◆ **The input**
______________________________
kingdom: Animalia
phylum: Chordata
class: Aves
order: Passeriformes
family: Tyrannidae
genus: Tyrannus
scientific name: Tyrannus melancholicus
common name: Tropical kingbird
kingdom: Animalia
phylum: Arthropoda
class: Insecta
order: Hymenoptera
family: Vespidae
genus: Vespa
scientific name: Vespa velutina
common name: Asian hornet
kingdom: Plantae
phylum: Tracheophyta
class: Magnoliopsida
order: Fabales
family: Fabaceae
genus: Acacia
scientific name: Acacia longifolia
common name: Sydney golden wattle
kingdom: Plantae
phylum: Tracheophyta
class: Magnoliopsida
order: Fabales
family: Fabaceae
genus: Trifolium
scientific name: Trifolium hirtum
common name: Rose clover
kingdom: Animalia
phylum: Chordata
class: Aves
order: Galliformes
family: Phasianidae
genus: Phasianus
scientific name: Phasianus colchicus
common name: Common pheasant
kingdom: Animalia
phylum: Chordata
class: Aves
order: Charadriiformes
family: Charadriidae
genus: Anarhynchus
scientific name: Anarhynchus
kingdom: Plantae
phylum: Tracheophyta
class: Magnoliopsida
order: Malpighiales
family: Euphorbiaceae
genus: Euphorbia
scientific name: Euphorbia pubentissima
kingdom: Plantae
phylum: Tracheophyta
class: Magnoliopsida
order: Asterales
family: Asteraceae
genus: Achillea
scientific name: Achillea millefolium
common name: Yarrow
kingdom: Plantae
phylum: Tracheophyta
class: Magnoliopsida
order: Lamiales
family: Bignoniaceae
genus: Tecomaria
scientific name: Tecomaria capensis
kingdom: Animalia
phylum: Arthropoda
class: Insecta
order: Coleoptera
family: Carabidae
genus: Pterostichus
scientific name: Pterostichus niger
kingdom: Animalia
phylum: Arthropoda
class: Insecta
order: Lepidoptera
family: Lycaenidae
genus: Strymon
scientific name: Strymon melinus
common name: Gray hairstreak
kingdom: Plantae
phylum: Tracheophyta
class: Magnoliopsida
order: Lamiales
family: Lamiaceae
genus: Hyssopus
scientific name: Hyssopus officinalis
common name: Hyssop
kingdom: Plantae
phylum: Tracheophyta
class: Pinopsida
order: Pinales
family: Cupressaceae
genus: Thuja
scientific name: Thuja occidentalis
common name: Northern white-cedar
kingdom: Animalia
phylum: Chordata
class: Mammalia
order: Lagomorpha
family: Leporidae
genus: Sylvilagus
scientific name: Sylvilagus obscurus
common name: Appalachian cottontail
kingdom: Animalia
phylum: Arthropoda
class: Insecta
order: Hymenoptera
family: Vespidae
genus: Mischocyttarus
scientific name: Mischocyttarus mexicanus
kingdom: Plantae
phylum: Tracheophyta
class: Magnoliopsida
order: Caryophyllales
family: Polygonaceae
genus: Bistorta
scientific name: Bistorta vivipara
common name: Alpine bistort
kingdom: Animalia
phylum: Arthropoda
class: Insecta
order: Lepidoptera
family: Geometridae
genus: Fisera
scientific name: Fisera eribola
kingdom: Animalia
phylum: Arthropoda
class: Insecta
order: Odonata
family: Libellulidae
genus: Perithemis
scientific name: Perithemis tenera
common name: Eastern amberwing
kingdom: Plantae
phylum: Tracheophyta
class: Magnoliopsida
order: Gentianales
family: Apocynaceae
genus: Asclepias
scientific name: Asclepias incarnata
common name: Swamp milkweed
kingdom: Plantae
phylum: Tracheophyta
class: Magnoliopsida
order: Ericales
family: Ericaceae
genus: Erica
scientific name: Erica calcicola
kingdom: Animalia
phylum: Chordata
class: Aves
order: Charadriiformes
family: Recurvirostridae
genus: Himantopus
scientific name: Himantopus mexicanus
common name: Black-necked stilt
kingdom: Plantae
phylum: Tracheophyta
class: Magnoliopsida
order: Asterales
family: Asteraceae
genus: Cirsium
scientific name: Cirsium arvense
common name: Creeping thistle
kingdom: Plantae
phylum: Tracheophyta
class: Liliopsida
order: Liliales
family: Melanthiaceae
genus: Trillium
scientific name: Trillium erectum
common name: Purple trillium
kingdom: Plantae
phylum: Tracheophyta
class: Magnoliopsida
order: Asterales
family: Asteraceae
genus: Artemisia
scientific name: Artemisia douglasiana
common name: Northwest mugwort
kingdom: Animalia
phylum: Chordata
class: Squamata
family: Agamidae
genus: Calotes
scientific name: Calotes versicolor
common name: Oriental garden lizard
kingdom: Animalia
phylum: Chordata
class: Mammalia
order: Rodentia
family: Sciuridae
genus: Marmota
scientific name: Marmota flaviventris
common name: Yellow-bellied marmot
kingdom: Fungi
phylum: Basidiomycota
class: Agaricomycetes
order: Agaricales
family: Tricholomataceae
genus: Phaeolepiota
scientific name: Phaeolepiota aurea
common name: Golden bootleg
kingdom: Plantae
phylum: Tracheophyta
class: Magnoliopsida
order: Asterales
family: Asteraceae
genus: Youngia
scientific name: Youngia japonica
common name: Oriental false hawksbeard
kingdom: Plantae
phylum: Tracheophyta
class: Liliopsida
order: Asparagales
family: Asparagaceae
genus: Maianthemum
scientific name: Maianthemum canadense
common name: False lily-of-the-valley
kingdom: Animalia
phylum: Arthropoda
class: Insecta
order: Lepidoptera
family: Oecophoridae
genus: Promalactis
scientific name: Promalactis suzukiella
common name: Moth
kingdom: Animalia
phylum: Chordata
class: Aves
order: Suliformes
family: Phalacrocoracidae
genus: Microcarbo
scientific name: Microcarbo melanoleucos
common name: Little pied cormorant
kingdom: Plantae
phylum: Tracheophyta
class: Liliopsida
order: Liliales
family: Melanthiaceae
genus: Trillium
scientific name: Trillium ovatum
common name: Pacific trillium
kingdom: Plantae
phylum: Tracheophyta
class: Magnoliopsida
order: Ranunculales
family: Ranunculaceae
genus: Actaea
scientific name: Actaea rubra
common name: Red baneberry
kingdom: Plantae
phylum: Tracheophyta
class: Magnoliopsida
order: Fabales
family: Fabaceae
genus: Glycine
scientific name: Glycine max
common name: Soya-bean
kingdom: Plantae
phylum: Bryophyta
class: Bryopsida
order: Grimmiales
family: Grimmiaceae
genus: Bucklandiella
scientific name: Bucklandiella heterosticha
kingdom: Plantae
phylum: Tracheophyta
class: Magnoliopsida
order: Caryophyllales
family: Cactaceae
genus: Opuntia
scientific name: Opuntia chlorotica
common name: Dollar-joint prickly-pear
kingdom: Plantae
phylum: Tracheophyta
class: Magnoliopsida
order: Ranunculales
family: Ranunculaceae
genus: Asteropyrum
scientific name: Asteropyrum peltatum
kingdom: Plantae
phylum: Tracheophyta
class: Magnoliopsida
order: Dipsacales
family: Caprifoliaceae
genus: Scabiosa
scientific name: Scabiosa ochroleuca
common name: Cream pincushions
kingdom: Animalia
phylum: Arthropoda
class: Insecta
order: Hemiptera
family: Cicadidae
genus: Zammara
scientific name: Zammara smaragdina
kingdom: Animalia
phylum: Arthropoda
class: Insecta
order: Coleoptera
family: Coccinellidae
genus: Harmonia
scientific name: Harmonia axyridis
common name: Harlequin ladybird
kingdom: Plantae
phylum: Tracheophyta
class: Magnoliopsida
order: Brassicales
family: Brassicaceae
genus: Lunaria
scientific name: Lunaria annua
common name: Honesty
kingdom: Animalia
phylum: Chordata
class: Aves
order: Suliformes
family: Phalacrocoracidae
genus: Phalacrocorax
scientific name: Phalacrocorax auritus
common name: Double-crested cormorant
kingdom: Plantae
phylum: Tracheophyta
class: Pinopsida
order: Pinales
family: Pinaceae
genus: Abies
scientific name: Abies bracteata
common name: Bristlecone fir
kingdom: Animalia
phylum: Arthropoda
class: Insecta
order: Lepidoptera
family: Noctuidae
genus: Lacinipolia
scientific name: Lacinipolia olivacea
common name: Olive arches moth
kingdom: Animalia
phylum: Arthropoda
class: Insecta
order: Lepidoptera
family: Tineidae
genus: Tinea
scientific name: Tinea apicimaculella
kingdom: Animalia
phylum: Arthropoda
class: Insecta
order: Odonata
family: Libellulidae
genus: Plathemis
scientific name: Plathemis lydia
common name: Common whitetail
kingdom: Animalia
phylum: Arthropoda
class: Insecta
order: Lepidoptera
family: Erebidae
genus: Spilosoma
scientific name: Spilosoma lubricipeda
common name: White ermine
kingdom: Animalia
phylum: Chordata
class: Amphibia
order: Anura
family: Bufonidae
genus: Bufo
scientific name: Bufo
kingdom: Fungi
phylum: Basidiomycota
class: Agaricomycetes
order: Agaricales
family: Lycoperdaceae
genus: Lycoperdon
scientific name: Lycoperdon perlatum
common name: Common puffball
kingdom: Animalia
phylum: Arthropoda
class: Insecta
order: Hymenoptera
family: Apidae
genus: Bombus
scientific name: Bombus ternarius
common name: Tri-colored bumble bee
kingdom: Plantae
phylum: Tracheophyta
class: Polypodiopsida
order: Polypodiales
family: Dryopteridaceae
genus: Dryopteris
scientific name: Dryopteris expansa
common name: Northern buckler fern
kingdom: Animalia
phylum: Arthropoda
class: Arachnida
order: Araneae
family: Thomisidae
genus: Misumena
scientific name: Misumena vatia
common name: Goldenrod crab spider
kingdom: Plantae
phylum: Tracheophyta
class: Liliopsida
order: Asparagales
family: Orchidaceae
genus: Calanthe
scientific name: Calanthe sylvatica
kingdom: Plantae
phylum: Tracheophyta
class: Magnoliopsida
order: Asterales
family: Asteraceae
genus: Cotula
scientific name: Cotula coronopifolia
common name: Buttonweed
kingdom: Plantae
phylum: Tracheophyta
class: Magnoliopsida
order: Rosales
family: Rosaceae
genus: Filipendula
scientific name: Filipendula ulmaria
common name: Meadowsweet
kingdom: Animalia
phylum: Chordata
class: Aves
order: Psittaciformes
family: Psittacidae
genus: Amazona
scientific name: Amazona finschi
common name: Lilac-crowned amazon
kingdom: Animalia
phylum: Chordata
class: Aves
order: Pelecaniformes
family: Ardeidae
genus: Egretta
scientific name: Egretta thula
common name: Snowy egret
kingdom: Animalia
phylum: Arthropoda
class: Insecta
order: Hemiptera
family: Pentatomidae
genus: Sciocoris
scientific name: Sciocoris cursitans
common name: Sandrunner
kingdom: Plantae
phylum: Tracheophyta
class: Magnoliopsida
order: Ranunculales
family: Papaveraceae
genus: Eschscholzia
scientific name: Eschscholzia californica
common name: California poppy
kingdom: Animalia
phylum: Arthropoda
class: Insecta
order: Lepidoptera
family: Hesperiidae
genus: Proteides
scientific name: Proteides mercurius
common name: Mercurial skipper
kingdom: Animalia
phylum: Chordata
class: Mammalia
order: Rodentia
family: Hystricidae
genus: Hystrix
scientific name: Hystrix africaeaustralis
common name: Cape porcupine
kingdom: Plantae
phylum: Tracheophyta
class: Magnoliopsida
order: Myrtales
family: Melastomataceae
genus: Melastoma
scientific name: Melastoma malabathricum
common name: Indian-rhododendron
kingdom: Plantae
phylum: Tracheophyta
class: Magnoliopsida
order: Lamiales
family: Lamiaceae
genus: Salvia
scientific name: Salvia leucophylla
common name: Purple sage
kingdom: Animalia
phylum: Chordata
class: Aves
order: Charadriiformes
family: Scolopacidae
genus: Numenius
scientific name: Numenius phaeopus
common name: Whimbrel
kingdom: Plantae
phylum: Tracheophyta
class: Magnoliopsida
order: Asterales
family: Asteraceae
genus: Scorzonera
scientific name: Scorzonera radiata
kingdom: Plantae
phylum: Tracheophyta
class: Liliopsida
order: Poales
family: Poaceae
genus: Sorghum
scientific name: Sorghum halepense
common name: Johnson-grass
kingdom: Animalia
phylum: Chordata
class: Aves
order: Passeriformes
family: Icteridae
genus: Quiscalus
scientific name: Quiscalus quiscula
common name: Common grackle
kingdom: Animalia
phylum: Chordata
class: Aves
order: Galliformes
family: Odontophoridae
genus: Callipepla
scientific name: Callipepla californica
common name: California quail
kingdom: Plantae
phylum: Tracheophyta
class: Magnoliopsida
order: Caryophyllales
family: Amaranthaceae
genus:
______________________________
Please rewrite everything from the line containing "genus: Calanthe" down to the line containing "genus: Salvia", changing "scientific name" to "species" and leaving the rest of those lines as they are.

◆ **Answer for this exercise**
genus: Calanthe
species: Calanthe sylvatica
kingdom: Plantae
phylum: Tracheophyta
class: Magnoliopsida
order: Asterales
family: Asteraceae
genus: Cotula
species: Cotula coronopifolia
common name: Buttonweed
kingdom: Plantae
phylum: Tracheophyta
class: Magnoliopsida
order: Rosales
family: Rosaceae
genus: Filipendula
species: Filipendula ulmaria
common name: Meadowsweet
kingdom: Animalia
phylum: Chordata
class: Aves
order: Psittaciformes
family: Psittacidae
genus: Amazona
species: Amazona finschi
common name: Lilac-crowned amazon
kingdom: Animalia
phylum: Chordata
class: Aves
order: Pelecaniformes
family: Ardeidae
genus: Egretta
species: Egretta thula
common name: Snowy egret
kingdom: Animalia
phylum: Arthropoda
class: Insecta
order: Hemiptera
family: Pentatomidae
genus: Sciocoris
species: Sciocoris cursitans
common name: Sandrunner
kingdom: Plantae
phylum: Tracheophyta
class: Magnoliopsida
order: Ranunculales
family: Papaveraceae
genus: Eschscholzia
species: Eschscholzia californica
common name: California poppy
kingdom: Animalia
phylum: Arthropoda
class: Insecta
order: Lepidoptera
family: Hesperiidae
genus: Proteides
species: Proteides mercurius
common name: Mercurial skipper
kingdom: Animalia
phylum: Chordata
class: Mammalia
order: Rodentia
family: Hystricidae
genus: Hystrix
species: Hystrix africaeaustralis
common name: Cape porcupine
kingdom: Plantae
phylum: Tracheophyta
class: Magnoliopsida
order: Myrtales
family: Melastomataceae
genus: Melastoma
species: Melastoma malabathricum
common name: Indian-rhododendron
kingdom: Plantae
phylum: Tracheophyta
class: Magnoliopsida
order: Lamiales
family: Lamiaceae
genus: Salvia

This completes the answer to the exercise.